-------- TEXTO DO DOCUMENTO

Além de um pequeno grupo de capitalistas de risco, porém, havia poucos fiéis nas perspectivas econômicas do trio de biotechs de mRNA, que inclui a Moderna, de Boston, e a rival local CureVac.

"Um ano atrás, ninguém conhecia a BioNTech na Alemanha", disse Strungmann, 70, um dos homens mais ricos do país. "Hoje eles dizem que sempre souberam que a BioNTech era uma grande companhia."

Ciclo de inovação

Apenas três meses depois da revelação do doutor Sahin na Lancet, a BioNTech se tornou a primeira empresa privada da Europa a proceder para testes clínicos de uma vacina para Covid-19, depois de testes bem sucedidos em macacos e ratos.

O tempo todo, o doutor Sahin, que afirmava que "o vírus pode ser atacado com sucesso por uma vacina", acreditou que com boa vontade suficiente dos reguladores o imunizante poderia estar no mercado até o final do ano.

Sustentando essa crença estava a vantagem chave do mRNA que havia levado o casal a perseguir incansavelmente a plataforma durante décadas –a capacidade de produzir diversas versões da molécula em poucos dias, em vez de ter de criar culturas de células em placas de Petri como fariam com as vacinas mais convencionais.

"Fomos obrigados quando começamos com esse tipo de testes de câncer personalizados a desenvolver processos de teste e fabricação que eram muito rápidos, ágeis e adaptáveis", disse a doutora Tureci.

Com a ajuda da sócia americana Pfizer, e uma verba do governo alemão que permitiu à BioNTech expandir suas instalações de produção, centenas de milhares de frascos contendo a BNT162b2 começaram a chegar a clínicas no Reino Unido, dos Estados Unidos e do Oriente Médio no início deste mês, em preparação para a maior campanha de vacinação em massa da história.

Mas o desenvolvimento em tempo recorde do imunizante provavelmente terá repercussões muito mais amplas.

"É absolutamente extraordinário que essa nova abordagem de vacinação –injetar RNA químico no músculo– tenha ocorrido tão rapidamente e se mostrado tão eficaz", disse Peter Openshaw, professor de medicina no Imperial College de Londres. "Ela abre todo um novo campo de imunologia."

O próximo coronavírus, sugeriu o professor Openshaw, poderá ser atacado ainda mais depressa, pois os laboratórios "terão apenas que reprogramar a síntese química" das vacinas de mRNA existentes. Dezenas de terapias de câncer com mRNA, imunização para doenças raras e tratamentos para HIV e tuberculose poderão agora ser produzidos rapidamente, enquanto os investimentos inundam o campo.

----------------

__TAREFA A__.
No texto sobre a vacina de mRNA da BioNTech, que cargo ocupa Peter Openshaw?
__TAREFA B__.
Retome o texto sobre a vacina de mRNA da BioNTech logo após a última frase apresentada.

-------- INFORMAÇÕES FORNECIDAS

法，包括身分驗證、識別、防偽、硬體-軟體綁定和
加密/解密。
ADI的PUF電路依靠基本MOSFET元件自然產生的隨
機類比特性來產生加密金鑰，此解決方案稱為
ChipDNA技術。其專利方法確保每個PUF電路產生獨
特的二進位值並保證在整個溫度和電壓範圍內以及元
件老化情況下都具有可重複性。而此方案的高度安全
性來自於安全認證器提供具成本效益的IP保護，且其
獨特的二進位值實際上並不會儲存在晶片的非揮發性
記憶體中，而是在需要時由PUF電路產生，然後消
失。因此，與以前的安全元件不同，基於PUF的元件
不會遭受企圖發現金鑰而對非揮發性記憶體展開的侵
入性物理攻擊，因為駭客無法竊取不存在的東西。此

----------------
-------- INFORMAÇÕES FORNECIDAS

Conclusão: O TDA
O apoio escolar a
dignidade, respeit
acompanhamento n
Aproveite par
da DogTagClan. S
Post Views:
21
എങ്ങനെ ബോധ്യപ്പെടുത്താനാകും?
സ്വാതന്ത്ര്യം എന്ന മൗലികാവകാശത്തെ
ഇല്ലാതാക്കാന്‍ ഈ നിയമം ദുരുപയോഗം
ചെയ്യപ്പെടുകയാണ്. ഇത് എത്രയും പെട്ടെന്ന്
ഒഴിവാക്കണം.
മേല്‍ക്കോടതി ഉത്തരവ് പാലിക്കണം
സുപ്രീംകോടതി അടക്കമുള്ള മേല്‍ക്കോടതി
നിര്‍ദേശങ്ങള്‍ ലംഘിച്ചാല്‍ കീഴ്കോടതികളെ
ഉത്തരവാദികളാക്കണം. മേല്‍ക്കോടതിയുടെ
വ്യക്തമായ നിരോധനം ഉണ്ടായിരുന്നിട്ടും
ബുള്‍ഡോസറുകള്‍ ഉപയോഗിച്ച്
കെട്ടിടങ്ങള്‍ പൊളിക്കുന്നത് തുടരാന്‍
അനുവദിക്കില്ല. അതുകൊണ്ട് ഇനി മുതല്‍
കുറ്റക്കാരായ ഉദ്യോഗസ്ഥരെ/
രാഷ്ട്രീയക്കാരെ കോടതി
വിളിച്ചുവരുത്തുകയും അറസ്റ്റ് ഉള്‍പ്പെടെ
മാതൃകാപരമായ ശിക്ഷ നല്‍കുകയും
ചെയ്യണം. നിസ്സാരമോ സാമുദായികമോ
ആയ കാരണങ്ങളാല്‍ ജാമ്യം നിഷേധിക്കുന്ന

----------------

__RESPOSTA A__.
Professor de medicina no Imperial College de Londres.

__RESPOSTA B__.
Embora o desenvolvimento de drogas para câncer seja um processo mais lento, as empresas de mRNA "se beneficiarão da enorme base de dados de segurança" acumulada no teste em grande escala da Covid-19, disse o doutor Sahin.

Jovens pesquisadores também serão tentados a experimentar a molécula, disse o professor Huber. "Houve um ciclo de inovação com o DNA", disse ele, "agora é um ciclo de inovação com o mRNA."

Os doutores Tureci e Sahin, que ainda lecionam no hospital universitário e na TRON, não apreciam a atenção que recebem hoje ou os crescentes pedidos para que sejam agraciados com o Prêmio Nobel.

Tampouco gostam de ser usados como suporte político –com manchetes sensacionalistas tratando-os como a história ideal de migrantes bem sucedidos, em vez de se concentrar nos méritos de sua pesquisa.

No mês passado, Armin Laschet, primeiro-ministro do Estado mais populoso da Alemanha e potencial sucessor de Angela Merkel, pediu que o partido de extrema direita Alternativa para a Alemanha (AfD) "pense nessas pessoas" quando falar sobre imigração.

A doutora Tureci disse que entende que a dupla "preenche alguns temas em que as pessoas estão interessadas". Mas ela concorda com o doutor Sahin, que diz que prefere "falar sobre ciência" do que sobre o passado do casal.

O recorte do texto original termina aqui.